How Orthophoto UAS Compete with Traditional Surveying10/10/2012
|One of the elements that makes Intergeo particularly dynamic is the so-called Trend and Media Forum. The Forum, based on the exhibition floor, functions as a platform for companies, giving them the opportunity to present their products. It is an excellent spot to get in touch with companies’ latest developments and innovations.|
The kick-off was made on Wednesday by Marco Möller of MAVinci, Germany (image), who enthusiastically gave a practical showcase on how the MAVinci Sirius UAS compete with traditional surveying methods. The 2011 edition of Intergeo had already provided a clear indication of the increasing role of unmanned aerial systems, but this year many more companies, both directly or indirectly related to UAS, are showcasing at Intergeo.
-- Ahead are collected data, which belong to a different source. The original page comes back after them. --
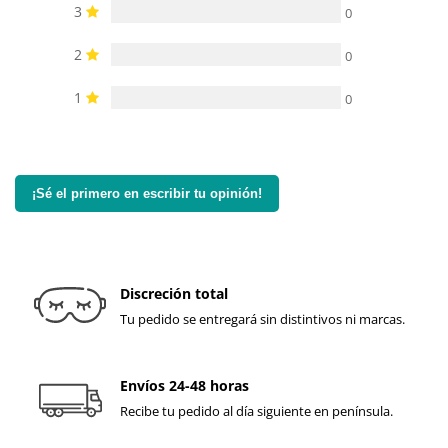
3
0
2
0
1
0
¡Sé el primero en escribir tu opinión!
Discreción total
Tu pedido se entregará sin distintivos ni marcas.
Envíos 24-48 horas
Recibe tu pedido al día siguiente en península.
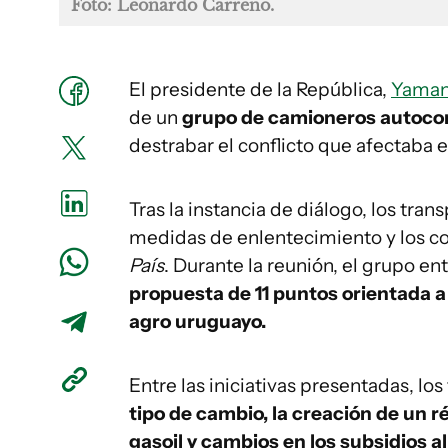
Foto: Leonardo Carreño.
El presidente de la República,
Yaman
de un
grupo de camioneros autoc
destrabar el conflicto que afectaba e
Tras la instancia de diálogo, los tra
medidas de enlentecimiento y los c
País
. Durante la reunión, el grupo e
propuesta de 11 puntos orientada a 
agro uruguayo.
Entre las iniciativas presentadas, los
tipo de cambio, la creación de un 
gasoil y cambios en los subsidios a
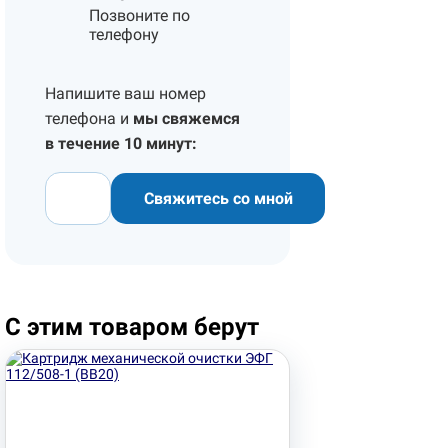
Позвоните по
телефону
Напишите ваш номер
телефона и
мы свяжемся
в течение 10 минут:
Свяжитесь со мной
С этим товаром берут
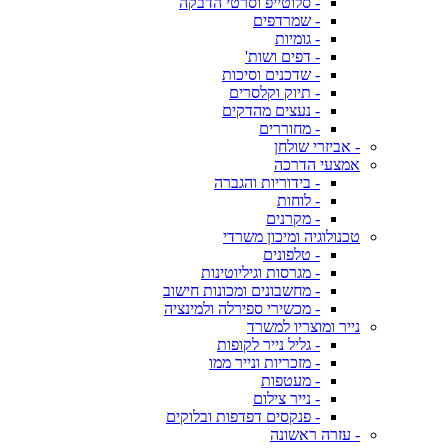
- סלוטייפ וסרטי הדבקה
- שמרדפים
- גומיות
- דפים ושות'
- שדכנים וסיכות
- תיוק וקלסרים
- נעצים מהדקים
- מחוררים
- אביזרי שולחן
אמצעי הדרכה
- בידוריות והגברה
- לוחות
- מקרנים
טכנולוגיה ומיכון משרדי
- טלפונים
- מגרסות וגיליוטינות
- מחשבונים ומכונות חישוב
- מכשירי ספירלה ולמינציה
נייר ומוצריו למשרד
- גליל נייר לקופות
- מזכריות ונייר ממו
- מעטפות
- נייר צילום
- פנקסים דפדפות ובלוקים
- עזרה ראשונה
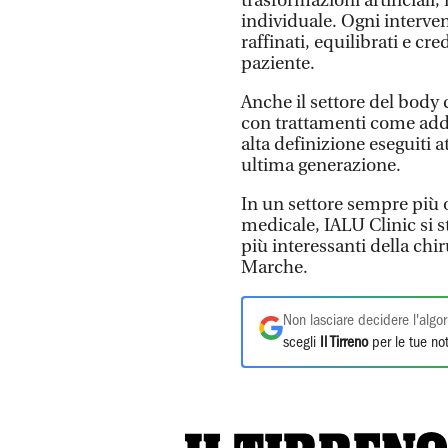
trasformazioni artificiali
individuale. Ogni interven
raffinati, equilibrati e cre
paziente.
Anche il settore del body 
con trattamenti come ad
alta definizione eseguiti a
ultima generazione.
In un settore sempre più o
medicale, IALU Clinic si
più interessanti della chir
Marche.
Non lasciare decidere l'algor
scegli
Il Tirreno
per le tue not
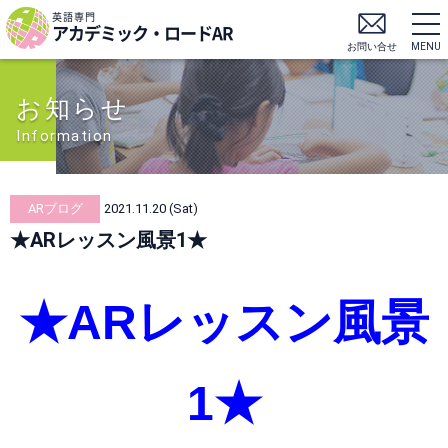
英語専門
アカデミック・ロードAR
お問い合せ
MENU
お知らせ
Information
ARブログ
2021.11.20 (Sat)
★ARレッスン風景1★
★ARレッスン風景
1★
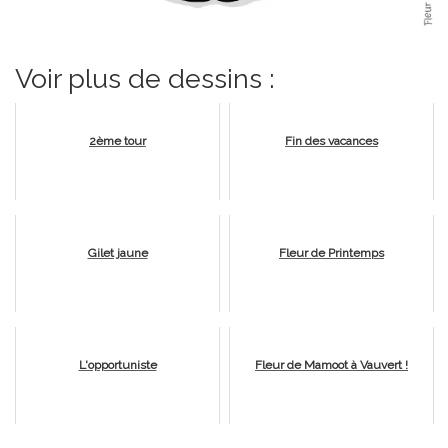
Voir plus de dessins :
2ème tour
Fin des vacances
Gilet jaune
Fleur de Printemps
L'opportuniste
Fleur de Mamoot à Vauvert !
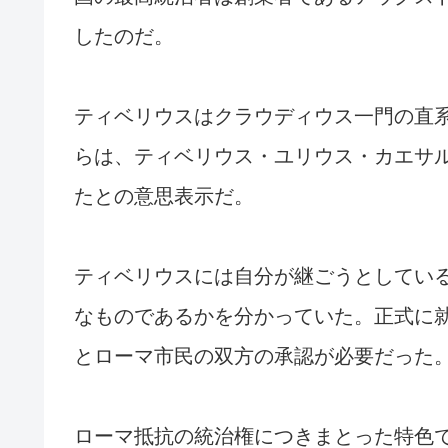
したのだ。
ティベリウスはクラウディウス一門の直
らは、ティベリウス・ユリウス・カエサ
たとの意思表示だ。
ティベリウスには自分が継ごうとしてい
なものであるかを分かっていた。正式に
とローマ市民の双方の承認が必要だった
ローマ抵抗の統治権につきまとった特色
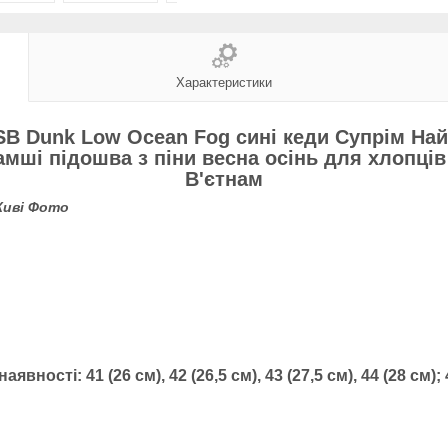
Характеристики
 SB Dunk Low Ocean Fog сині кеди Супрім Н
 замші підошва з піни весна осінь для хлопц
В'єтнам
иві Фото
 наявності:
41 (26 см), 42 (26,5 cм), 43 (27,5 см), 44 (28 см);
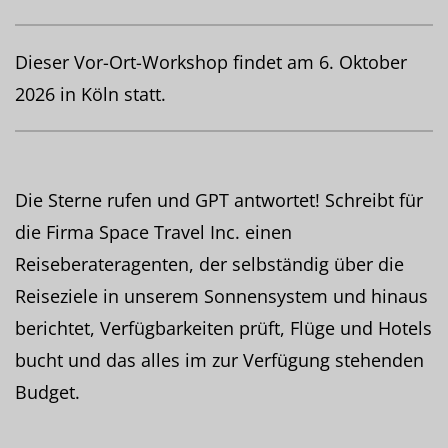
Dieser Vor-Ort-Workshop findet am 6. Oktober
2026 in Köln statt.
Die Sterne rufen und GPT antwortet! Schreibt für
die Firma Space Travel Inc. einen
Reiseberateragenten, der selbständig über die
Reiseziele in unserem Sonnensystem und hinaus
berichtet, Verfügbarkeiten prüft, Flüge und Hotels
bucht und das alles im zur Verfügung stehenden
Budget.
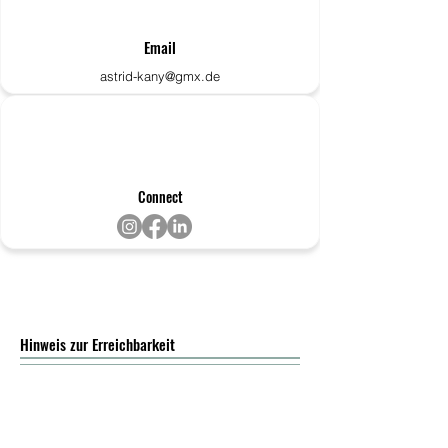
Email
astrid-kany@gmx.de
Connect
Hinweis zur Erreichbarkeit
Während Hausbesuchen, Kursen,
Praxisterminen und Lehrveranstaltungen bin ich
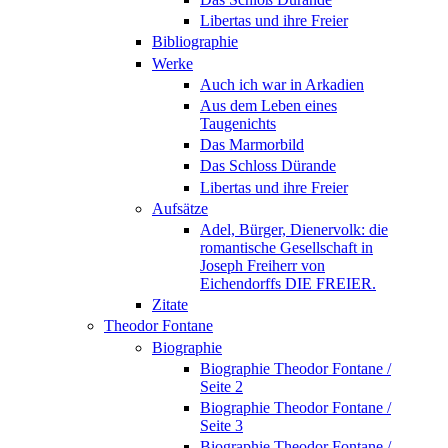
Libertas und ihre Freier
Bibliographie
Werke
Auch ich war in Arkadien
Aus dem Leben eines
Taugenichts
Das Marmorbild
Das Schloss Dürande
Libertas und ihre Freier
Aufsätze
Adel, Bürger, Dienervolk: die
romantische Gesellschaft in
Joseph Freiherr von
Eichendorffs DIE FREIER.
Zitate
Theodor Fontane
Biographie
Biographie Theodor Fontane /
Seite 2
Biographie Theodor Fontane /
Seite 3
Biographie Theodor Fontane /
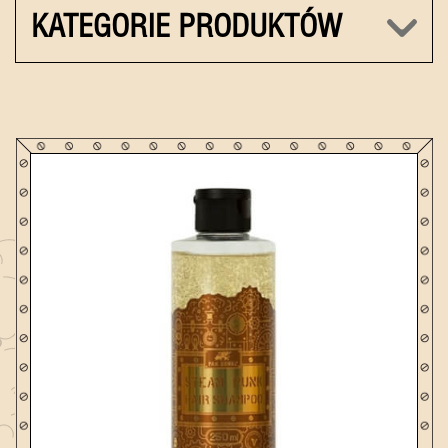
KATEGORIE PRODUKTÓW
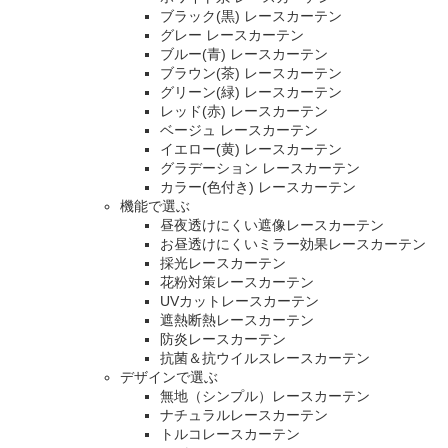
ブラック(黒) レースカーテン
グレー レースカーテン
ブルー(青) レースカーテン
ブラウン(茶) レースカーテン
グリーン(緑) レースカーテン
レッド(赤) レースカーテン
ベージュ レースカーテン
イエロー(黄) レースカーテン
グラデーション レースカーテン
カラー(色付き) レースカーテン
機能で選ぶ
昼夜透けにくい遮像レースカーテン
お昼透けにくいミラー効果レースカーテン
採光レースカーテン
花粉対策レースカーテン
UVカットレースカーテン
遮熱断熱レースカーテン
防炎レースカーテン
抗菌＆抗ウイルスレースカーテン
デザインで選ぶ
無地（シンプル）レースカーテン
ナチュラルレースカーテン
トルコレースカーテン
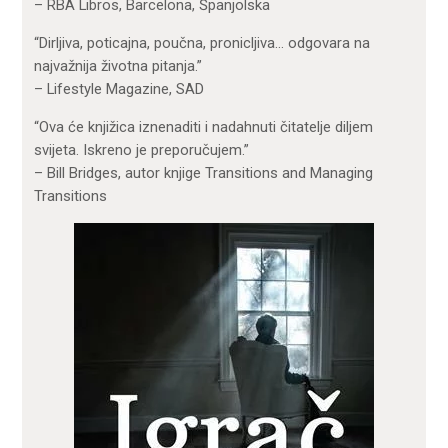
– RBA Libros, Barcelona, Španjolska
“Dirljiva, poticajna, poučna, pronicljiva… odgovara na
najvažnija životna pitanja.”
– Lifestyle Magazine, SAD
“Ova će knjižica iznenaditi i nadahnuti čitatelje diljem
svijeta. Iskreno je preporučujem.”
– Bill Bridges, autor knjige Transitions and Managing
Transitions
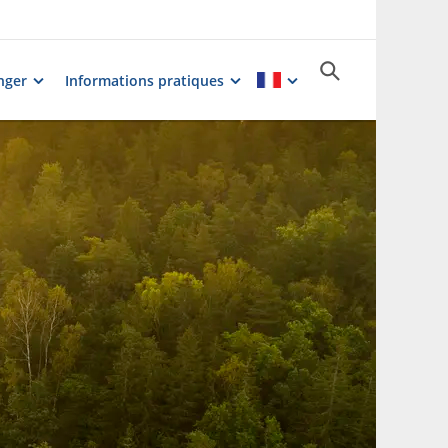
nger
Informations pratiques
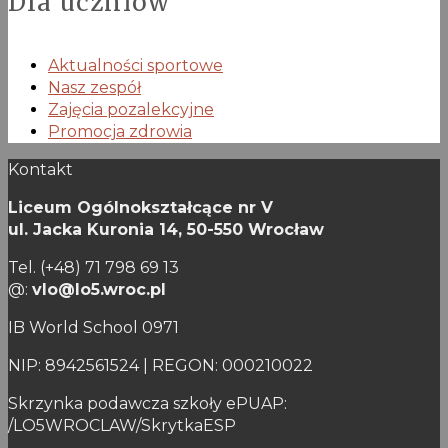
Dla uczniów
Aktualności sportowe
Nasz zespół
Zajęcia pozalekcyjne
Promocja zdrowia
Kontakt
Liceum Ogólnokształcące nr V
ul. Jacka Kuronia 14,
50-550 Wrocław
Tel. (+48) 71 798 69 13
@:
vlo@lo5.wroc.pl
IB World School 0971
NIP: 8942561524 | REGON: 000210022
Skrzynka podawcza szkoły ePUAP:
/LO5WROCLAW/SkrytkaESP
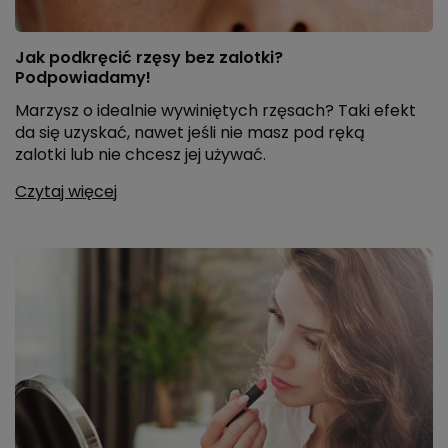
Jak podkręcić rzęsy bez zalotki?
Podpowiadamy!
Marzysz o idealnie wywiniętych rzęsach? Taki efekt
da się uzyskać, nawet jeśli nie masz pod ręką
zalotki lub nie chcesz jej używać.
Czytaj więcej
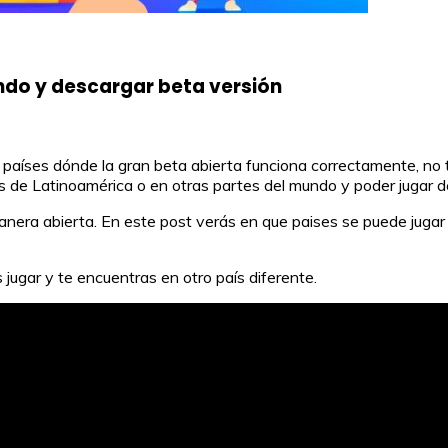
do y descargar beta versión
 países dónde la gran beta abierta funciona correctamente, no
es de Latinoamérica o en otras partes del mundo y poder jugar 
nera abierta. En este post verás en que paises se puede jugar 
 jugar y te encuentras en otro país diferente.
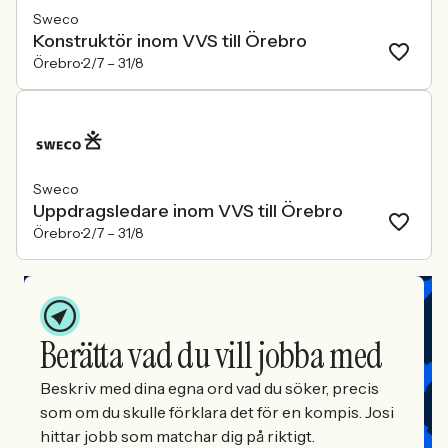
Sweco
Konstruktör inom VVS till Örebro
Örebro
2/7 –
31/8
Sweco
Uppdragsledare inom VVS till Örebro
Örebro
2/7 –
31/8
Berätta vad du vill jobba med
Beskriv med dina egna ord vad du söker, precis
som om du skulle förklara det för en kompis. Josi
hittar jobb som matchar dig på riktigt.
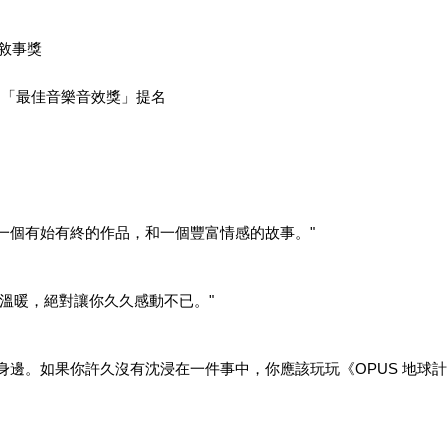
佳敘事獎
獲獎、「最佳音樂音效獎」提名
一個有始有終的作品，和一個豐富情感的故事。"
的溫暖，絕對讓你久久感動不已。"
身邊。如果你許久沒有沈浸在一件事中，你應該玩玩《OPUS 地球計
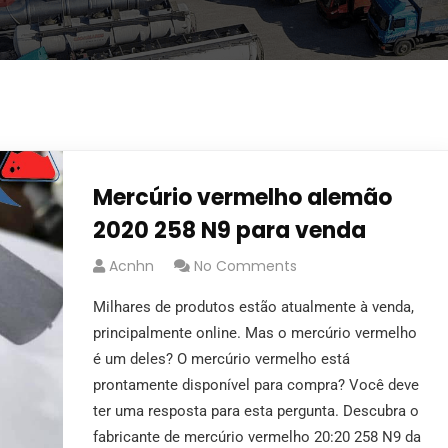
Mercúrio vermelho alemão
2020 258 N9 para venda
Acnhn
No Comments
Milhares de produtos estão atualmente à venda,
principalmente online. Mas o mercúrio vermelho
é um deles? O mercúrio vermelho está
prontamente disponível para compra? Você deve
ter uma resposta para esta pergunta. Descubra o
fabricante de mercúrio vermelho 20:20 258 N9 da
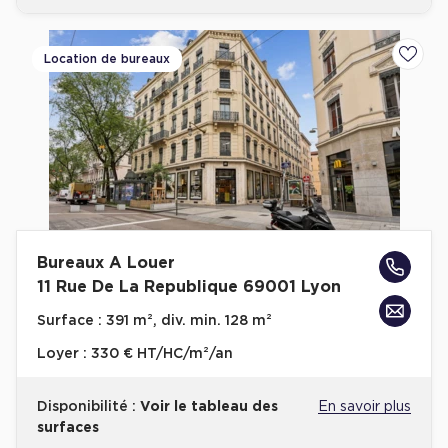
Location de bureaux
Ajoute
Bureaux A Louer
11 Rue De La Republique 69001 Lyon
Surface :
391 m², div. min. 128 m²
Loyer :
330 € HT/HC/m²/an
Disponibilité :
Voir le tableau des
En savoir plus
surfaces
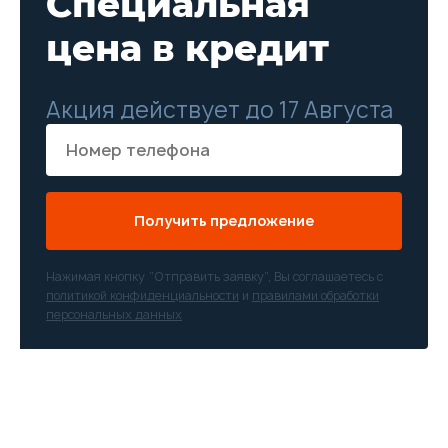
Специальная
цена в кредит
Акция действует до 17 Августа
Получить предложение
Нажимая кнопку “Отправить заявку”, Вы соглашаетесь с
политикой конфиденциальности
и
правилами обработки
персональных данных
What makes UAS an interesting platform to use for surveying is the fact they are low-weight, easily transportable and affordable. Thanks to their user-friendliness and reliability, today’s low-weight UAS offer a cost-efficient method of collecting 3D data. Marco Möller presented additional advantages of UAS as compared to manned airplanes or surveying teams with a total station, such as the possibility of checking the data in the field within a couple of minutes, the high accuracy with regard to area or volume measurement and the possibility of capturing image reference.
The Sirius UAS of MAVinci are suitable for the acquisition of aerial images, orthophotos and 3D Models, and provide some interesting benefits like simple automatic flight planning, automatic operation from takeoff to landing and autopilot assisted manual control. In addition, they are fully operational up to 50-65km/h wind. With similar products from other manufacturers present at Intergeo claiming their UAS is suitable for professional surveying purposes, it would appear that there is a bright future ahead for UAS. This certainly applies to the low-end user, but most likely also to high-end users.
It is true that not every geomatics professional is raving about the phenomenon of UAS. Some people have doubts about its sensitiveness to crosswinds and turbulence, or think the high level of skill and degree of inventiveness required to use them effectively is being underestimated. However, the tendency of surveyors to regard UAS as being inferior to traditional surveying methods seems to be a thing of the past.